An injured person making a legal claim for compensation must prove that another party was negligent. Negligence is a failure to act as a reasonably careful person would under the circumstances.
Consider an auto accident. The concept of negligent is broader than merely driving according to the legal rules of the road—obeying the speed limit, traffic signals, etc. If there are inclement weather conditions and/or heavy traffic conditions, a reasonably careful driver would slow down. Merely obeying the posted speed limit is not reasonably careful under those circumstances.
It is generally on the person claiming personal injury to prove negligence on the part of another. There are occasionally narrow exceptions under which negligence will be inferred by law under a doctrine called res ipsa loquitur, which is legal Latin meaning something that speaks for itself.
The “speaks for itself” rule may be applied if the accident or occurrence would not ordinarily happen unless someone was negligent, the thing that caused the injury was under the exclusive control of the other party, and the injured party was not negligent.
Washington courts have applied the res ipsa loquitur doctrine:
- when a painter was injured in a fall when the timber broke in the scaffolding erected by the defendant;
- when a scalpel blade dislodged from its handle and was left inside the patient’s body;
- when a box fell from above the customer’s head at a kitchen counter display in a retail store;
- when a dock on which the injured party was walking collapsed beneath her. 

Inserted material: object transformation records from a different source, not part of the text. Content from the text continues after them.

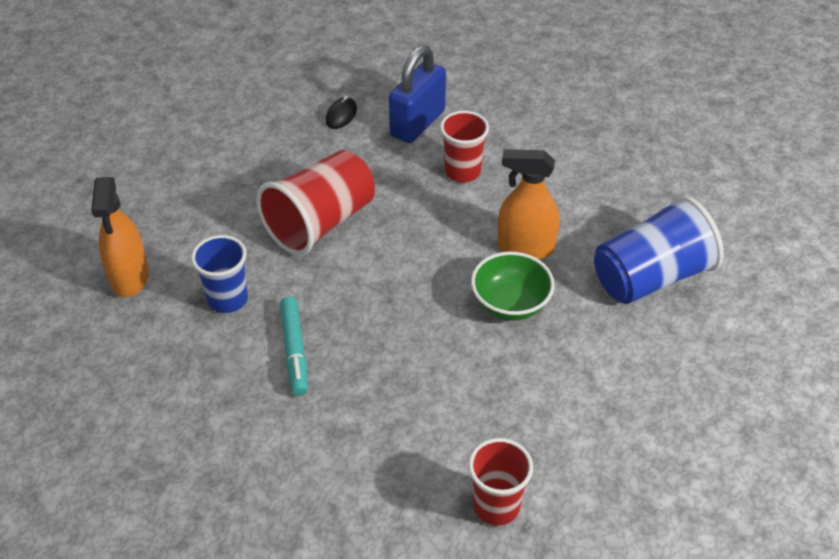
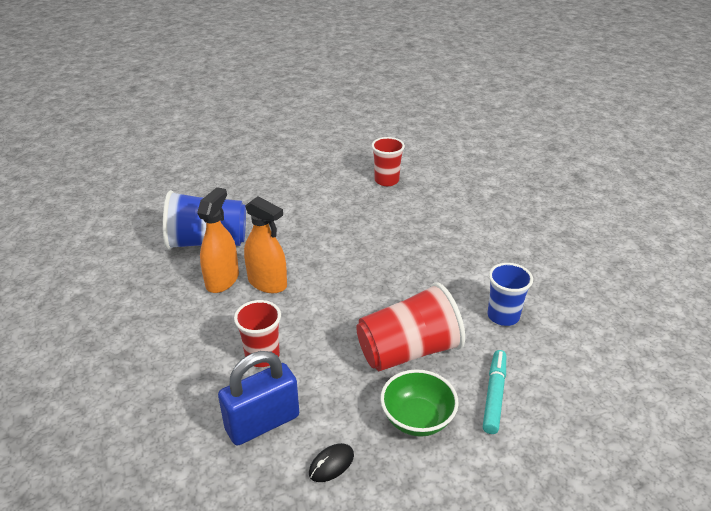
camera: 155 degrees left, 10 degrees down
(130, 277) = (582, 357): orange spray bottle -> orange spray bottle (222, 280)
(295, 350) = (464, 271): turquoise marker -> turquoise marker (494, 396)
(510, 304) = (308, 254): green bowl -> green bowl (417, 419)

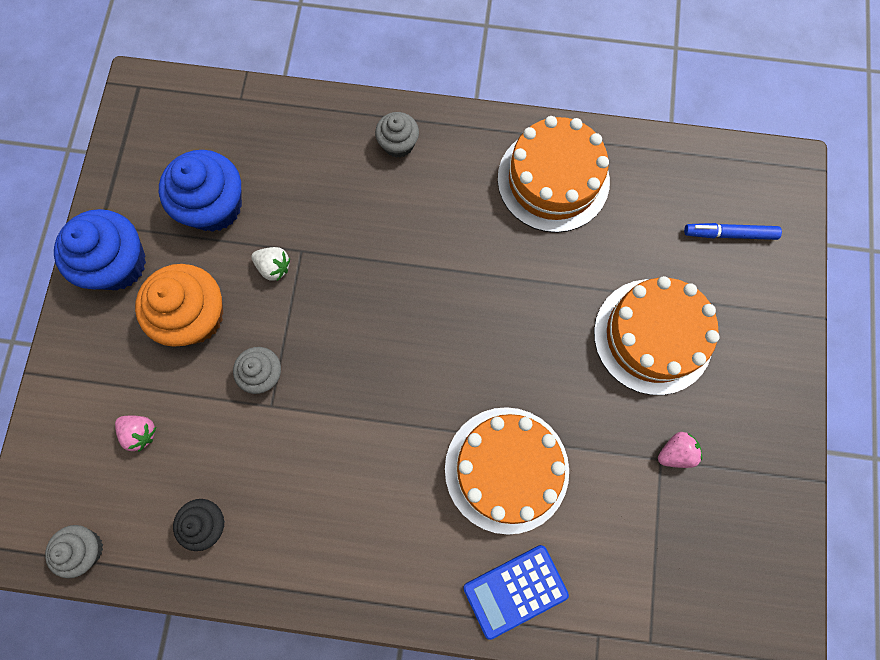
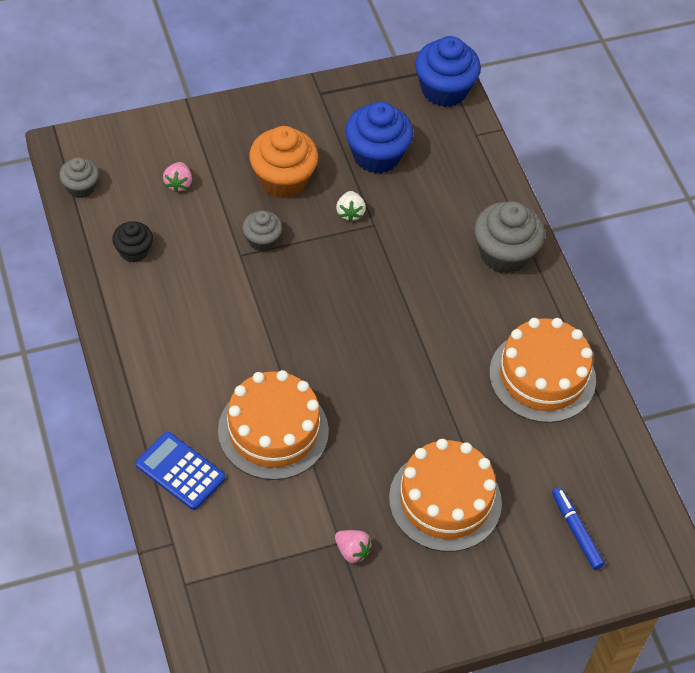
camera: 60 degrees right, 20 degrees down
(118, 264) = (296, 116): blue cupcake -> blue cupcake (444, 90)
(398, 144) = (504, 254): grey cupcake -> grey cupcake, size x1.77

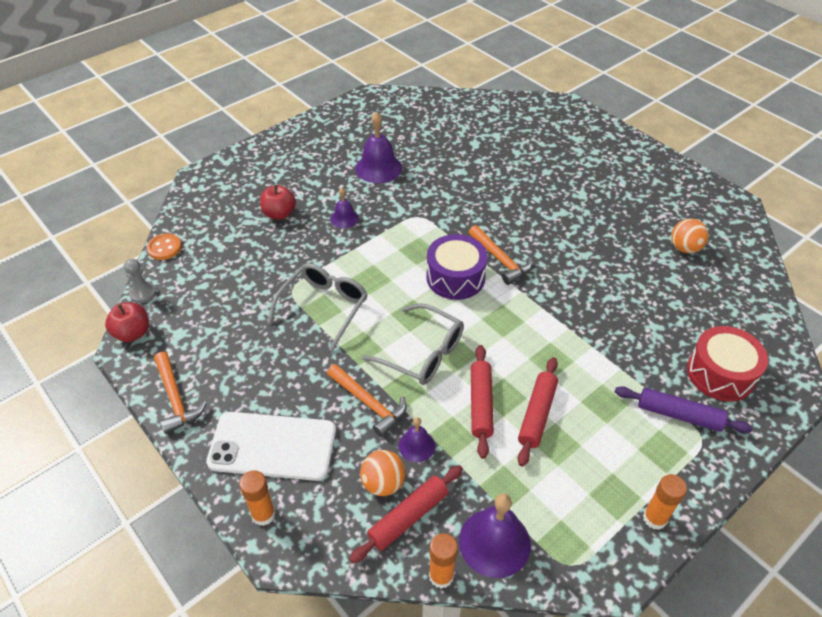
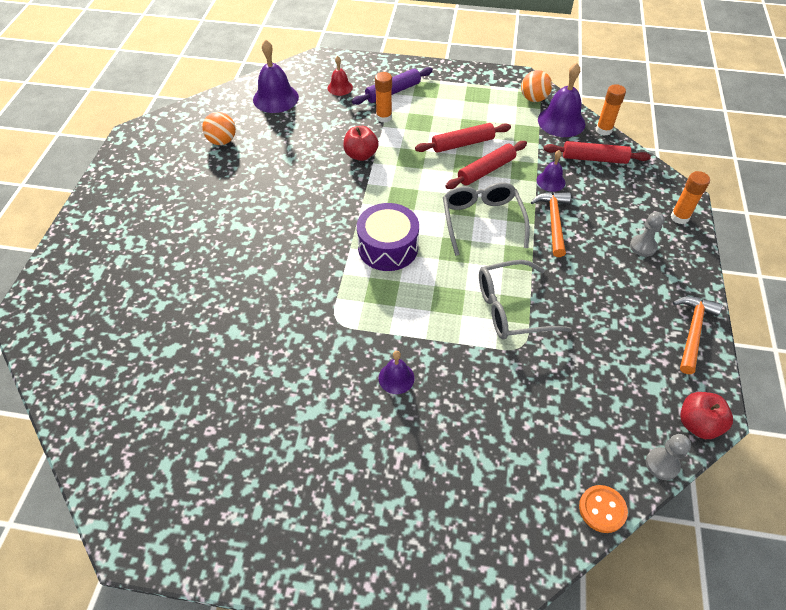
camera: 130 degrees left, 5 degrees up
(272, 446) = (643, 246): white phone -> grey pawn
(279, 214) = (447, 443): red apple -> red apple (361, 155)
(378, 168) = (289, 409): purple bell -> purple bell (275, 98)
(383, 483) = (591, 180): orange ball -> orange ball (533, 99)
(501, 260) = (338, 232): orange hammer -> none
(654, 518) = (473, 77): orange glue stick -> orange glue stick (384, 117)
(678, 415) = (393, 92): purple rolling pin -> purple rolling pin turned 75 degrees clockwise
(720, 373) = (340, 87): red drum -> red bell

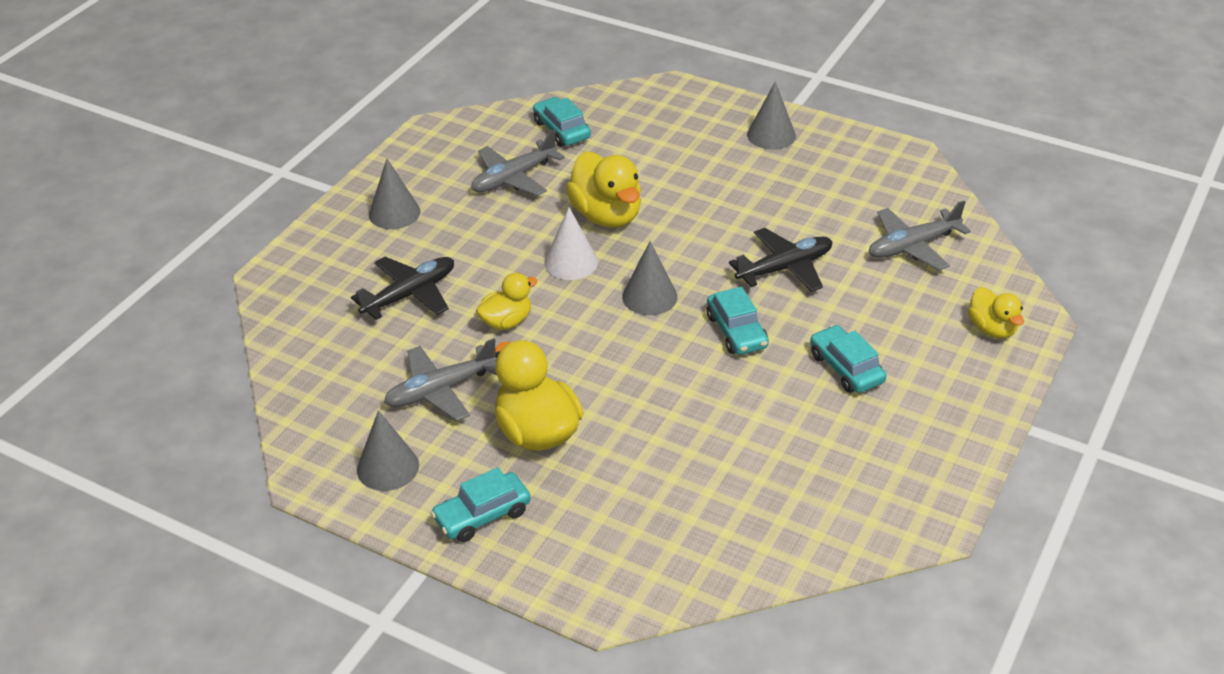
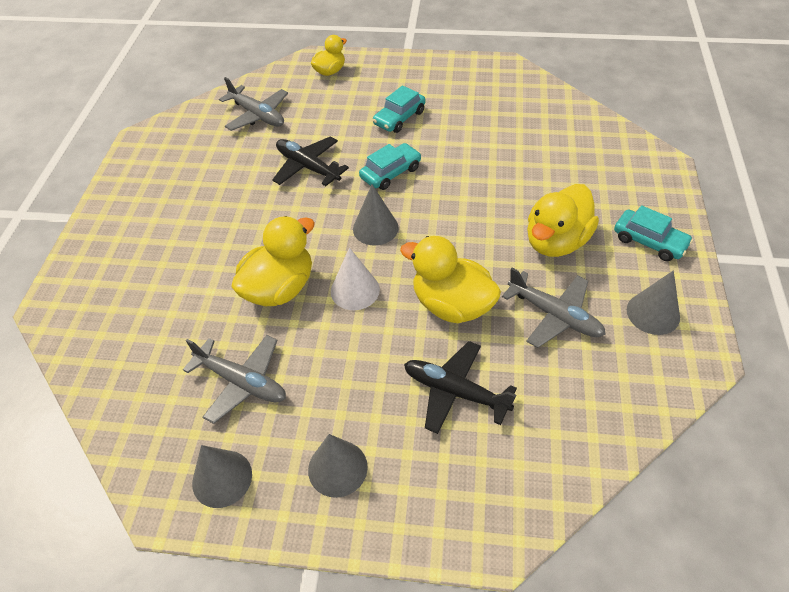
camera: 110 degrees left, 10 degrees up
(506, 322) = (451, 305): yellow duck -> yellow duck, size x1.68
(561, 130) = (145, 373): turquoise car -> none
(771, 135) = (127, 217): grey cone -> grey cone (222, 478)

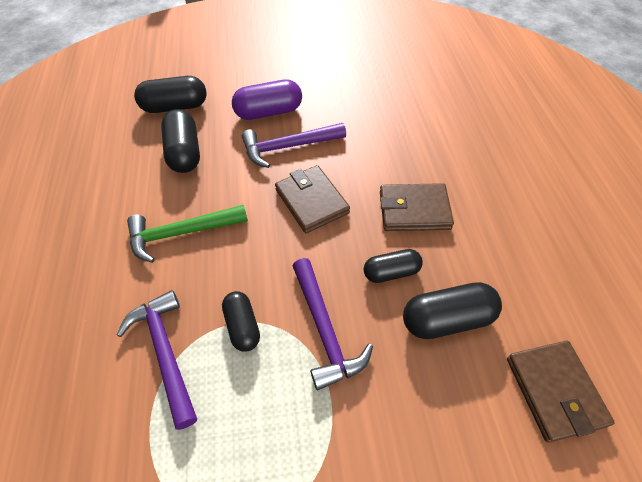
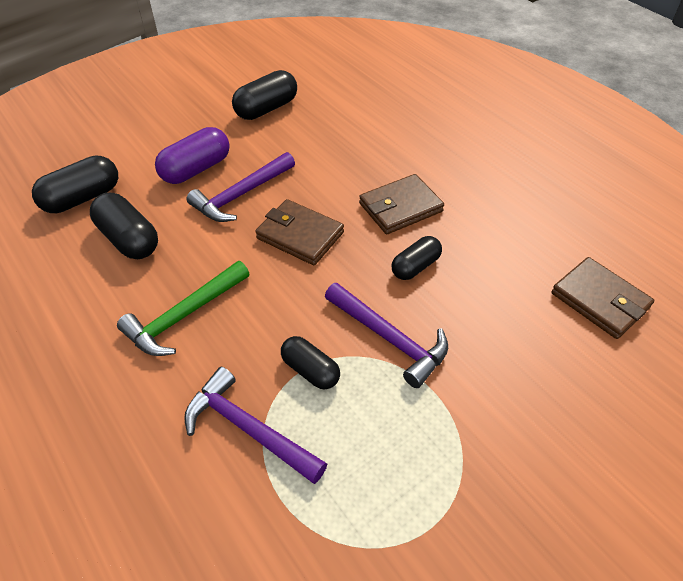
camera: 30 degrees left, 5 degrees down
(447, 319) = (486, 284): black capsule -> black capsule (266, 109)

Proving someone was at fault for an injury is not always simple, even in situations where it seems straightforward. The res ipsa loquitur doctrine is only “sparingly applied, ‘in peculiar and exceptional cases, and only where the facts and the demands of justice make its application essential.” 
Washington courts have even declined to apply the res ipsa loquitur in cases where a person was injured on an escalator. A person injured on an escalator must make at least a prima facie case of negligence.
If you believe someone else is responsible for your injury you should speak to a personal injury attorney.
 See Washington Pattern Jury Instruction 10.01.
 Pacheco v. Ames, 149 Wn.2d 431, 436, 69 P.3d 324 (2003);
 Penson v. Inland Empire Paper Co., 73 Wash. 338, 346, 132 P. 39 (1913).
 Ripley v. Lanzer, 152 Wn. App. 296, 307, 215 P.3d 1020 (2009).
 Lemcke v. Lowe’s, unpublished opinion (No. 65849-2-I July 25, 2011).
 Curtis v. Lien, 169 Wn.2d 884, 239 P.3d 1078 (2009).
 Tinder v. Nordstrom, Inc., 84 Wn. App. 787, 792, 929 P.2d 1209 (1997) (quoting Morner v. Union Pac. R.R. Co., 31 Wn.2d 282, 293, 196 P.2d 744 (1948)).
 Tinder v. Nordstrom.
 Knutson v. Macy’s, 1 Wn. App. 2d 543 (2017).